The input section start
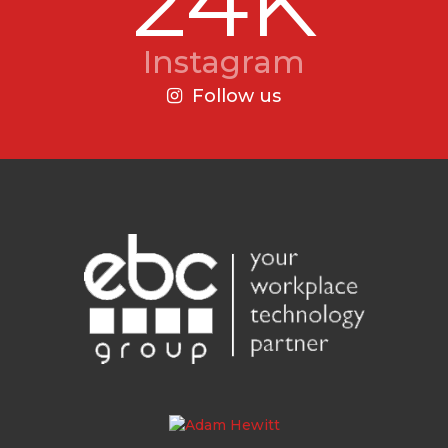
24K
Instagram
Follow us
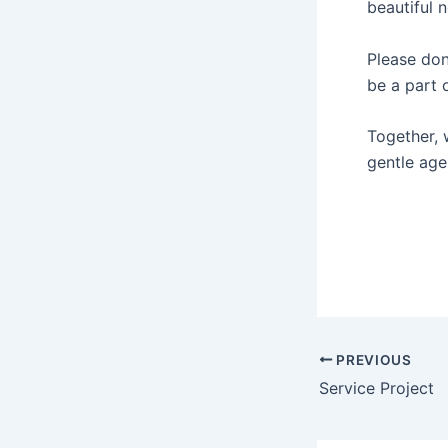
beautiful 
Please do
be a part o
Together, 
gentle age
PREVIOUS
Service Project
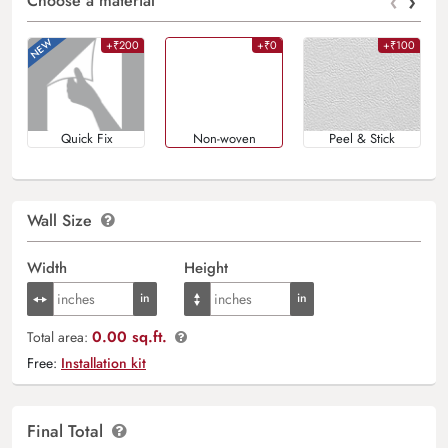
‹
›
Choose a material
+₹200
+₹0
+₹100
Quick Fix
Non-woven
Peel & Stick
Wall Size
Width
Height
0.00 sq.ft.
Total area:
Free:
Installation kit
Final Total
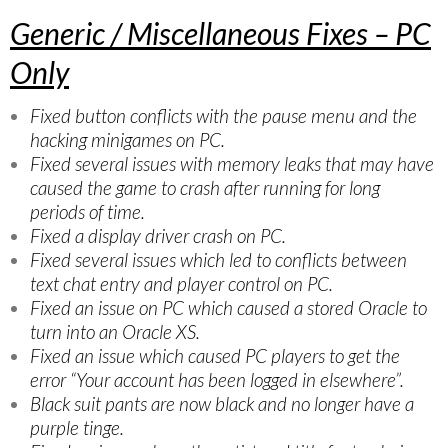
Generic / Miscellaneous Fixes – PC
Only
Fixed button conflicts with the pause menu and the
hacking minigames on PC.
Fixed several issues with memory leaks that may have
caused the game to crash after running for long
periods of time.
Fixed a display driver crash on PC.
Fixed several issues which led to conflicts between
text chat entry and player control on PC.
Fixed an issue on PC which caused a stored Oracle to
turn into an Oracle XS.
Fixed an issue which caused PC players to get the
error “Your account has been logged in elsewhere”.
Black suit pants are now black and no longer have a
purple tinge.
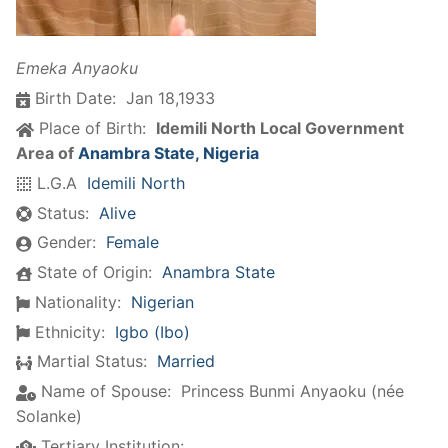
Emeka Anyaoku
Birth Date:
Jan 18,1933
Place of Birth:
Idemili North Local Government
Area of
Anambra State, Nigeria
L.G.A
Idemili North
Status:
Alive
Gender:
Female
State of Origin:
Anambra State
Nationality:
Nigerian
Ethnicity:
Igbo (Ibo)
Martial Status:
Married
Name of Spouse:
Princess Bunmi Anyaoku (née
Solanke)
Tertiary Institution:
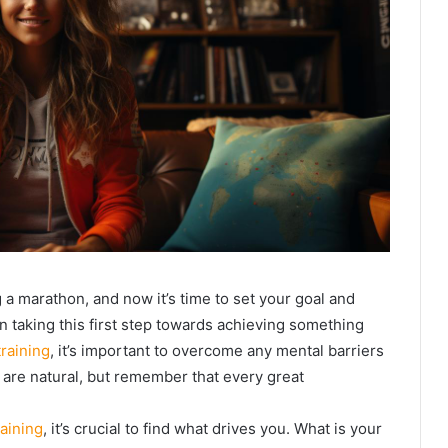
a marathon, and now it’s time to set your goal and
on taking this first step towards achieving something
raining
, it’s important to overcome any mental barriers
 are natural, but remember that every great
aining
, it’s crucial to find what drives you. What is your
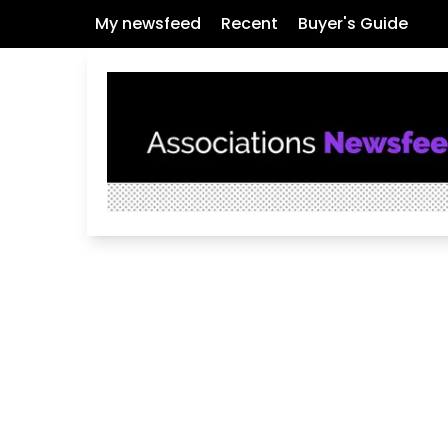
My newsfeed
Recent
Buyer's Guide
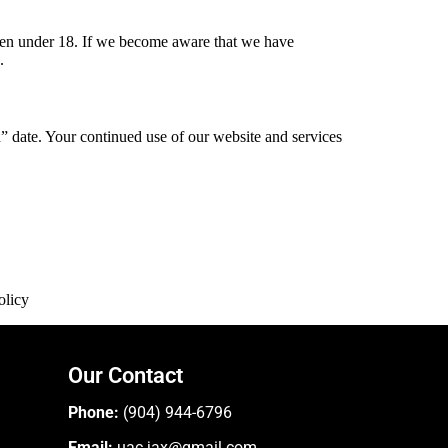
dren under 18. If we become aware that we have
.
 date. Your continued use of our website and services
olicy
Our Contact
Phone:
(904) 944-6796
Email:
uac.jax@gmail.com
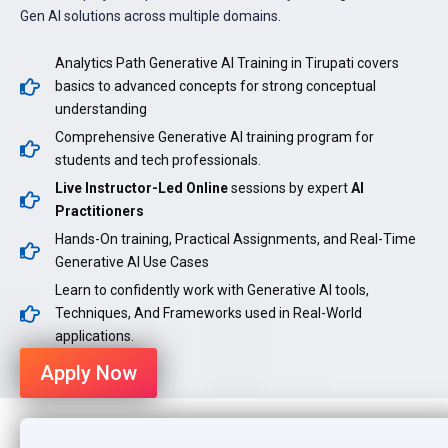
Gen AI solutions across multiple domains.
Analytics Path Generative AI Training in Tirupati covers
basics to advanced concepts for strong conceptual
understanding
Comprehensive Generative AI training program for
students and tech professionals.
Live Instructor-Led Online
sessions by expert
AI
Practitioners
Hands-On training, Practical Assignments, and Real-Time
Generative AI Use Cases
Learn to confidently work with Generative AI tools,
Techniques, And Frameworks used in Real-World
applications.
Apply Now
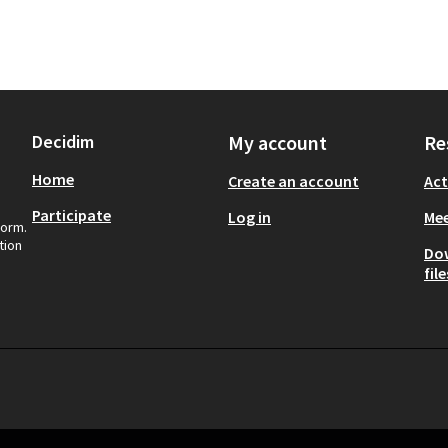
Decidim
My account
Re
Home
Create an account
Act
Participate
Log in
Mee
form.
tion
Do
file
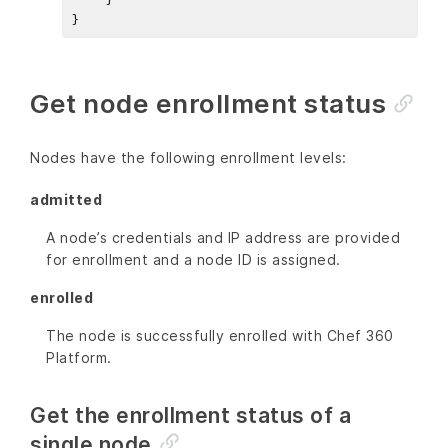
Get node enrollment status
Nodes have the following enrollment levels:
admitted
A node’s credentials and IP address are provided
for enrollment and a node ID is assigned.
enrolled
The node is successfully enrolled with Chef 360
Platform.
Get the enrollment status of a
single node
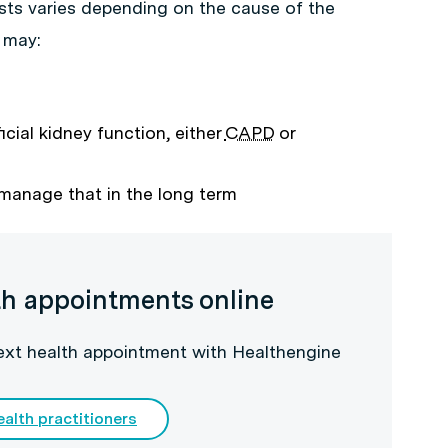
sts varies depending on the cause of the
 may:
ficial kidney function, either
CAPD
or
 manage that in the long term
th appointments online
next health appointment with Healthengine
ealth practitioners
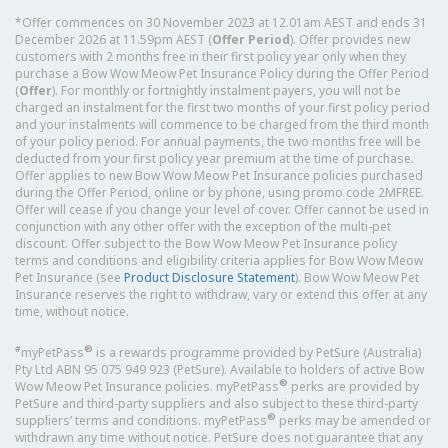
*Offer commences on 30 November 2023 at 12.01am AEST and ends 31
December 2026 at 11.59pm AEST (
Offer Period
). Offer provides new
customers with 2 months free in their first policy year only when they
purchase a Bow Wow Meow Pet Insurance Policy during the Offer Period
(
Offer
). For monthly or fortnightly instalment payers, you will not be
charged an instalment for the first two months of your first policy period
and your instalments will commence to be charged from the third month
of your policy period. For annual payments, the two months free will be
deducted from your first policy year premium at the time of purchase.
Offer applies to new Bow Wow Meow Pet Insurance policies purchased
during the Offer Period, online or by phone, using promo code 2MFREE.
Offer will cease if you change your level of cover. Offer cannot be used in
conjunction with any other offer with the exception of the multi-pet
discount. Offer subject to the Bow Wow Meow Pet Insurance policy
terms and conditions and eligibility criteria applies for Bow Wow Meow
Pet Insurance (see
Product Disclosure Statement
). Bow Wow Meow Pet
Insurance reserves the right to withdraw, vary or extend this offer at any
time, without notice.
#
®
myPetPass
is a rewards programme provided by PetSure (Australia)
Pty Ltd ABN 95 075 949 923 (PetSure). Available to holders of active Bow
®
Wow Meow Pet Insurance policies. myPetPass
perks are provided by
PetSure and third-party suppliers and also subject to these third-party
®
suppliers’ terms and conditions. myPetPass
perks may be amended or
withdrawn any time without notice. PetSure does not guarantee that any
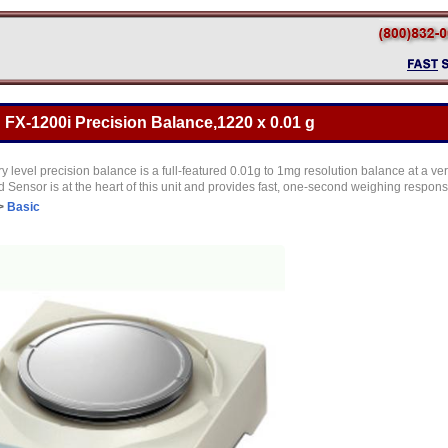
FX-1200i Precision Balance,1220 x 0.01 g
y level precision balance is a full-featured 0.01g to 1mg resolution balance at a ve
Sensor is at the heart of this unit and provides fast, one-second weighing respon
>
Basic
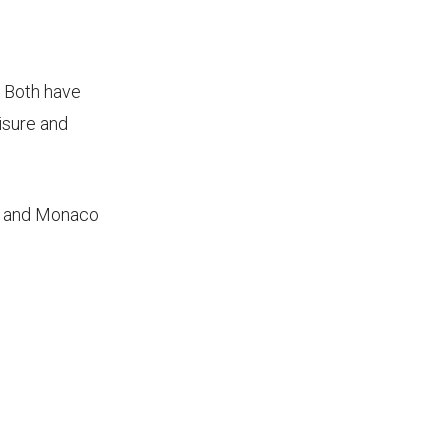
. Both have
isure and
ce and Monaco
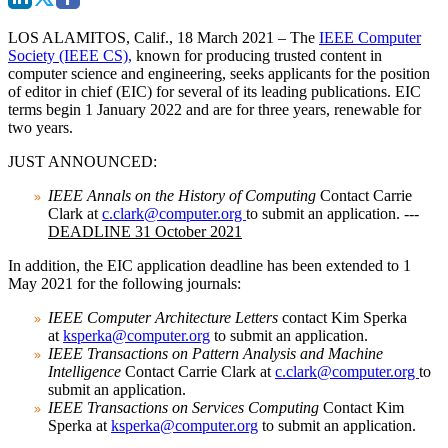
LOS ALAMITOS, Calif., 18 March 2021
– The
IEEE Computer
Society (IEEE CS),
known for producing trusted content in
computer science and engineering, seeks applicants for the position
of editor in chief (EIC) for several of its leading publications. EIC
terms begin 1 January 2022 and are for three years, renewable for
two years.
JUST ANNOUNCED:
IEEE Annals on the History of Computing
Contact Carrie
Clark at
c.clark@computer.org
to submit an application. ---
DEADLINE 31 October 2021
In addition, the EIC application deadline has been extended to
1
May 2021
for the following journals:
IEEE Computer Architecture Letters
contact Kim Sperka
at
ksperka@computer.org
to submit an application.
IEEE Transactions on Pattern Analysis and Machine
Intelligence
Contact Carrie Clark at
c.clark@computer.org
to
submit an application.
IEEE Transactions on Services Computing
Contact Kim
Sperka at
ksperka@computer.org
to submit an application.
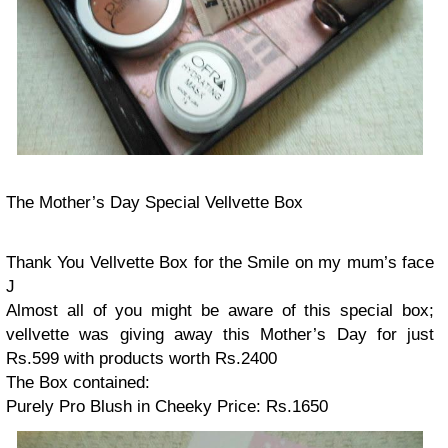
The Mother’s Day Special Vellvette Box
Thank You Vellvette Box for the Smile on my mum’s face
J
Almost all of you might be aware of this special box;
vellvette was giving away this Mother’s Day for just
Rs.599 with products worth Rs.2400
The Box contained:
Purely Pro Blush in Cheeky
Price: Rs.1650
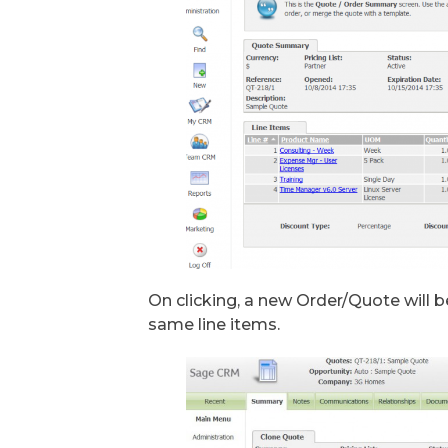
On clicking, a new Order/Quote will 
same line items.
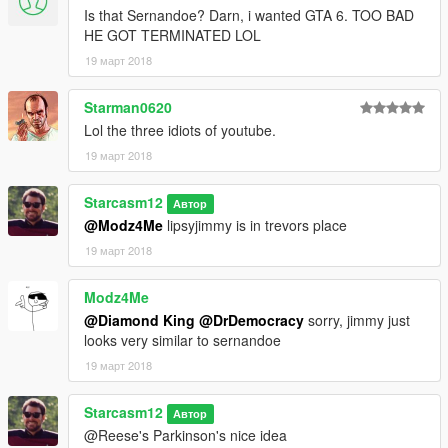
Is that Sernandoe? Darn, i wanted GTA 6. TOO BAD
HE GOT TERMINATED LOL
19 март 2018
Starman0620
Lol the three idiots of youtube.
19 март 2018
Starcasm12
Автор
@Modz4Me
lipsyjimmy is in trevors place
19 март 2018
Modz4Me
@Diamond King
@DrDemocracy
sorry, jimmy just
looks very similar to sernandoe
19 март 2018
Starcasm12
Автор
@Reese's Parkinson's nice idea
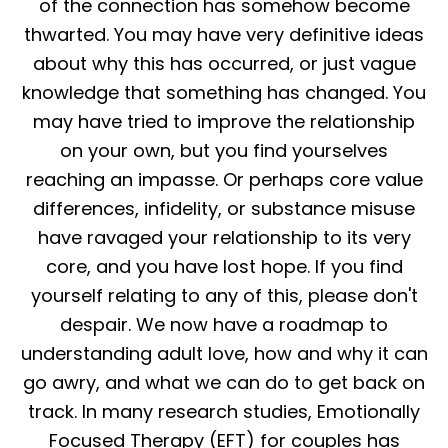
of the connection has somehow become
thwarted. You may have very definitive ideas
about why this has occurred, or just vague
knowledge that something has changed. You
may have tried to improve the relationship
on your own, but you find yourselves
reaching an impasse. Or perhaps core value
differences, infidelity, or substance misuse
have ravaged your relationship to its very
core, and you have lost hope. If you find
yourself relating to any of this, please don't
despair. We now have a roadmap to
understanding adult love, how and why it can
go awry, and what we can do to get back on
track. In many research studies, Emotionally
Focused Therapy (EFT) for couples has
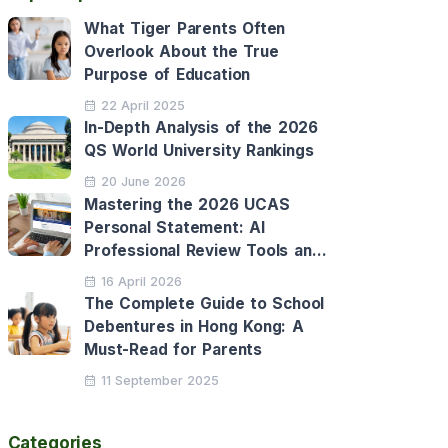
What Tiger Parents Often
Overlook About the True
Purpose of Education
22 April 2025
In-Depth Analysis of the 2026
QS World University Rankings
20 June 2026
Mastering the 2026 UCAS
Personal Statement: AI
Professional Review Tools and
Personalised Application
16 April 2026
Support
The Complete Guide to School
Debentures in Hong Kong: A
Must-Read for Parents
11 September 2025
Categories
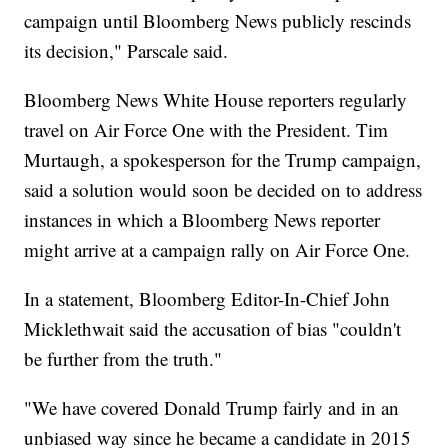
campaign until Bloomberg News publicly rescinds
its decision," Parscale said.
Bloomberg News White House reporters regularly
travel on Air Force One with the President. Tim
Murtaugh, a spokesperson for the Trump campaign,
said a solution would soon be decided on to address
instances in which a Bloomberg News reporter
might arrive at a campaign rally on Air Force One.
In a statement, Bloomberg Editor-In-Chief John
Micklethwait said the accusation of bias "couldn't
be further from the truth."
"We have covered Donald Trump fairly and in an
unbiased way since he became a candidate in 2015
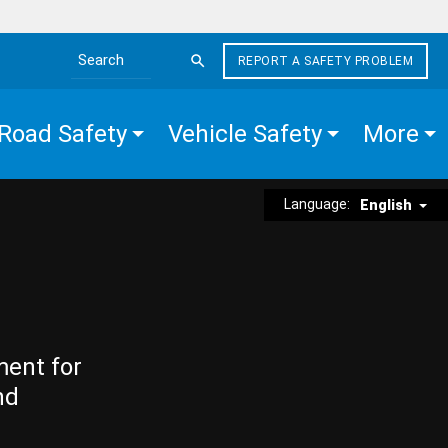
REPORT A SAFETY PROBLEM
Search the site
Road Safety
Vehicle Safety
More
Language:
English
ment for
nd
The input section end
What is required —
Set down word for word the lines beginning with the one containing "Focused Therapy (EFT) for couples has" and ending with the last line of the listing, inclusive. Omit every picture.

Solution to this problem —
Focused Therapy (EFT) for couples has
What Tiger Parents Often
Overlook About the True
Purpose of Education
22 April 2025
In-Depth Analysis of the 2026
QS World University Rankings
20 June 2026
Mastering the 2026 UCAS
Personal Statement: AI
Professional Review Tools and
Personalised Application
16 April 2026
Support
The Complete Guide to School
Debentures in Hong Kong: A
Must-Read for Parents
11 September 2025
Categories
campaign until Bloomberg News publicly rescinds
its decision," Parscale said.
Bloomberg News White House reporters regularly
travel on Air Force One with the President. Tim
Murtaugh, a spokesperson for the Trump campaign,
said a solution would soon be decided on to address
instances in which a Bloomberg News reporter
might arrive at a campaign rally on Air Force One.
In a statement, Bloomberg Editor-In-Chief John
Micklethwait said the accusation of bias "couldn't
be further from the truth."
"We have covered Donald Trump fairly and in an
unbiased way since he became a candidate in 2015
REPORT A SAFETY PROBLEM
Search the site
Road Safety
Vehicle Safety
More
Language:
English
ment for
nd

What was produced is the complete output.